:: Assignment ::
Write out the text read from each of the items below, line for line and unchanged, leaving out the pictures.

+++++

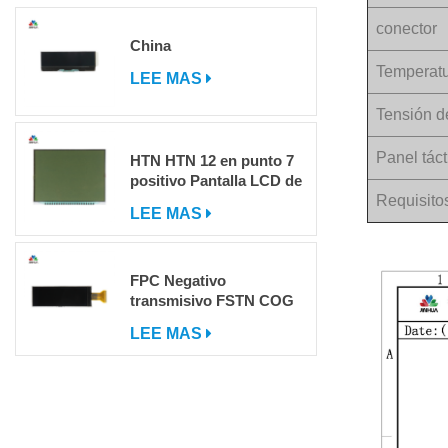
conector
China
Temperatu
LEE MAS
Tensión d
Panel táct
HTN HTN 12 en punto 7
positivo Pantalla LCD de
segmento
Requisito
LEE MAS
FPC Negativo
transmisivo FSTN COG
DOT Matrix LCD LCD
LEE MAS
con IC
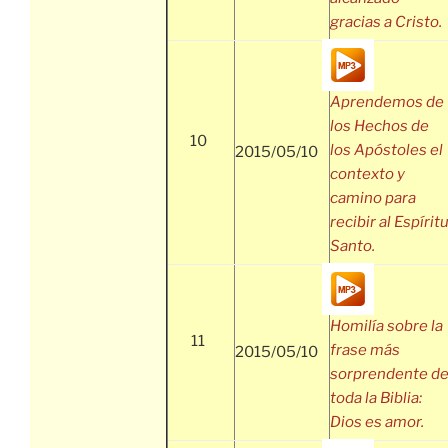
gracias a Cristo.
Aprendemos de
los Hechos de
10
los Apóstoles el
2015/05/10
contexto y
camino para
recibir al Espírit
Santo.
Homilía sobre la
11
frase más
2015/05/10
sorprendente d
toda la Biblia:
Dios es amor.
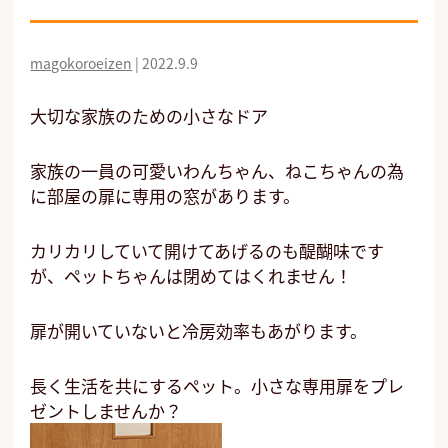
magokoroeizen
|
2022.9.9
大切な家族のための小さなドア
家族の一員の可愛いわんちゃん、ねこちゃんの為
に部屋の扉に専用の窓があります。
カリカリしていて開けてあげるのも醍醐味です
が、ペットちゃんは閉めてはくれません！
扉が開いていないと冷房効率もあがります。
長く生活を共にするペット。小さな専用扉をプレ
ゼントしませんか？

+++++

:: Answer to this problem ::
conector
China
Temperatu
LEE MAS
Tensión d
Panel táct
HTN HTN 12 en punto 7
positivo Pantalla LCD de
segmento
Requisito
LEE MAS
FPC Negativo
transmisivo FSTN COG
DOT Matrix LCD LCD
LEE MAS
con IC
gracias a Cristo.
Aprendemos de
los Hechos de
10
los Apóstoles el
2015/05/10
contexto y
camino para
recibir al Espírit
Santo.
Homilía sobre la
11
frase más
2015/05/10
sorprendente d
toda la Biblia:
Dios es amor.
magokoroeizen
|
2022.9.9
大切な家族のための小さなドア
家族の一員の可愛いわんちゃん、ねこちゃんの為
に部屋の扉に専用の窓があります。
カリカリしていて開けてあげるのも醍醐味です
が、ペットちゃんは閉めてはくれません！
扉が開いていないと冷房効率もあがります。
長く生活を共にするペット。小さな専用扉をプレ
ゼントしませんか？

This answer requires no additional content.